Taney - Thanks so much for your comment! I love how you used the metaphor of happiness as a smile. It's such an important thing to share with others AND to experience yourself. And, as you said, it's contagious! Happiness doesn't quite come naturally to me yet, but the more I work on it, the more I realize that deep down I'm happy and I need to let that positivity rise to the surface. Being addicted to life and happiness is awesome. I'm going to work on that!
Srinivas - Great point! I do think there are ups and downs in life, but we can look for the good in everything (even the bad times) and, in doing that, we're a lot more likely to be happy in general.
Suzen - Of course! Haha. I love it! So perfect for this post too. It's so wonderful that you spread you're happiness around. You've made a great point. If you're a happy person, people know it.
Sami - So great that you can be happy in spite of all of those things. That sounds like a lot to deal with at one time, so it says a lot that you're able to still see happiness admist all of that. Thanks for your support. It's been a long (and still ongoing) journey, but I think I'm getting to know myself and understand life a little better each day. :)
Posted by: Positively Present | August 09, 2009 at 08:30 PM
Great idea Dani! All hail Happiness Month!
I'm very happy because I'll be going back to college for my second year and my blog has been going very well. I feel like sharing my happiness with everyone ;)
Posted by: John | August 09, 2009 at 09:51 PM
John - That's great that you're heading back to college soon (lucky!) and that your blog has been going so well. Sharing happiness is awesome so you definitely should share it with everyone!
Posted by: Positively Present | August 09, 2009 at 11:37 PM
I've been really aware of my true happiness lately, and reminding myself of it as often as possible.
It's been especially important for me to recognize my happiness as compared to how utterly unhappy I was for a long time. I've come out of that a whole person, which is remarkable and encouraging. That alone gives me cause for happiness. But pair that accomplishment with all the other little things I can add to the list, and I feel pretty well rounded out.
I try to do a good job of telling people about my happiness. It's contagious. And what better gift can you give than spreading happiness?
Veronica
www.drrussbuss.com
Posted by: Veronica | August 10, 2009 at 11:53 AM
Veronica - Like you, I've been very conscious of my happiness, in particular how much happier I am since I've started making an effort to be happy. Spreading happiness is definitely the best gift you can give! :)

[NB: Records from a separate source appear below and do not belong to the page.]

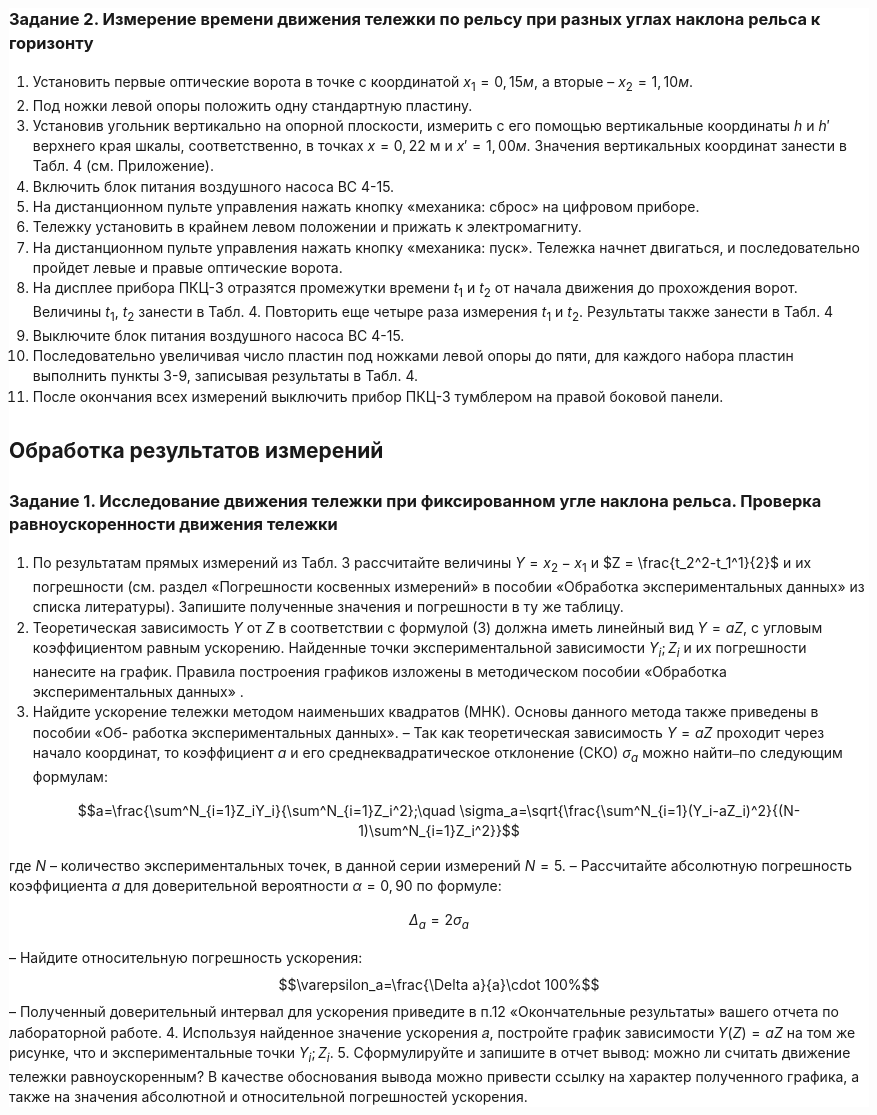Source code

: ### Задание 2. Измерение времени движения тележки по рельсу при разных углах наклона рельса к горизонту

1. Установить первые оптические ворота в точке с координатой $x_1 =0,15 м$, а вторые – $x_2 =1,10 м$.
2. Под ножки левой опоры положить одну стандартную пластину.
3. Установив угольник вертикально на опорной плоскости, измерить с его помощью вертикальные координаты $h$ и $h'$ верхнего края шкалы, соответственно, в точках $x = 0,22$ м и $x' = 1,00 м$. Значения вертикальных координат занести в Табл. 4 (см. Приложение).
4. Включить блок питания воздушного насоса ВС 4-15.
5. На дистанционном пульте управления нажать кнопку «механика: сброс» на цифровом приборе.
6. Тележку установить в крайнем левом положении и прижать к
электромагниту.
1. На дистанционном пульте управления нажать кнопку «механика: пуск». Тележка начнет двигаться, и последовательно пройдет левые и правые оптические ворота.
2. На дисплее прибора ПКЦ-3 отразятся промежутки времени $t_1$ и $t_2$ от начала движения до прохождения ворот. Величины $t_1$, $t_2$ занести в Табл. 4. Повторить еще четыре раза измерения $t_1$ и $t_2$. Результаты также занести в Табл. 4
3. Выключите блок питания воздушного насоса ВС 4-15.
4.  Последовательно увеличивая число пластин под ножками левой опоры до пяти, для каждого набора пластин выполнить пункты 3-9, записывая результаты в Табл. 4.
11. После окончания всех измерений выключить прибор ПКЦ-3 тумблером на правой боковой панели.

## Обработка результатов измерений

### Задание 1. Исследование движения тележки при фиксированном угле наклона рельса. Проверка равноускоренности движения тележки

1. По результатам прямых измерений из Табл. 3 рассчитайте величины $Y=x_2 − x_1$ и $Z = \frac{t_2^2-t_1^1}{2}$ и их погрешности (см. раздел «Погрешности косвенных измерений» в пособии «Обработка экспериментальных данных» из списка литературы). Запишите полученные значения и погрешности в ту же таблицу.
2. Теоретическая зависимость $Y$ от $Z$ в соответствии с формулой (3) должна иметь линейный вид $Y = aZ$, с угловым коэффициентом равным ускорению. Найденные точки экспериментальной зависимости ${Y_i; Z_i}$ и их погрешности нанесите на график. Правила построения графиков изложены в методическом пособии «Обработка экспериментальных данных» .
3. Найдите ускорение тележки методом наименьших квадратов (МНК). Основы данного метода также приведены в пособии «Об- работка экспериментальных данных».
– Так как теоретическая зависимость $Y=aZ$ проходит через начало координат, то коэффициент $a$ и его среднеквадратическое отклонение (СКО) $\sigma_a$ можно найти⎯по следующим формулам:

$$a=\frac{\sum^N_{i=1}Z_iY_i}{\sum^N_{i=1}Z_i^2};\quad \sigma_a=\sqrt{\frac{\sum^N_{i=1}(Y_i-aZ_i)^2}{(N-1)\sum^N_{i=1}Z_i^2}}$$

где $N$ – количество экспериментальных точек, в данной серии измерений $N = 5$.
– Рассчитайте абсолютную погрешность коэффициента $a$ для доверительной вероятности $\alpha = 0,90$ по формуле:

$$\Delta_a=2\sigma_a$$

– Найдите относительную погрешность ускорения:
$$\varepsilon_a=\frac{\Delta a}{a}\cdot 100%$$
– Полученный доверительный интервал для ускорения приведите в п.12 «Окончательные результаты» вашего отчета по лабораторной работе.
4. Используя найденное значение ускорения 𝑎, постройте график зависимости $Y(Z) = aZ$ на том же рисунке, что и экспериментальные точки ${Y_i; Z_i}$.
5. Сформулируйте и запишите в отчет вывод: можно ли считать движение тележки равноускоренным? В качестве обоснования вывода можно привести ссылку на характер полученного графика, а также на значения абсолютной и относительной погрешностей ускорения.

Posted by: Positively Present | August 10, 2009 at 12:24 PM
You know what I think is pretty amazing (and happiness inducing)? How SO MANY PEOPLE feel compelled to share their thoughts and ideas and happiness comments at Positively Present.
I like reading your responses as much as reading your articles. :)
Posted by: Hayden Tompkins | August 10, 2009 at 03:04 PM
You brought up a good observation! I do feel pangs of guilt sometimes because I am very blessed and feeling happy. It happens when I receive a complaint from a client or a reader about how "life sucks" and has been awful so far.
It's great that I am in good company of joyous smiles when I visit your blog!
From a smiling face to another,
Evelyn
Posted by: Evelyn Lim | August 10, 2009 at 10:54 PM
You've reminded me that one of the keys is to put your happiness on things you control, and let the rest go.
I think mastering yourself is the most important thing, but I also know that it's important to work at surrounding yourself with the right people and spending your time on the right things. It's you and your environment, but you are always the ultimate factor in the end.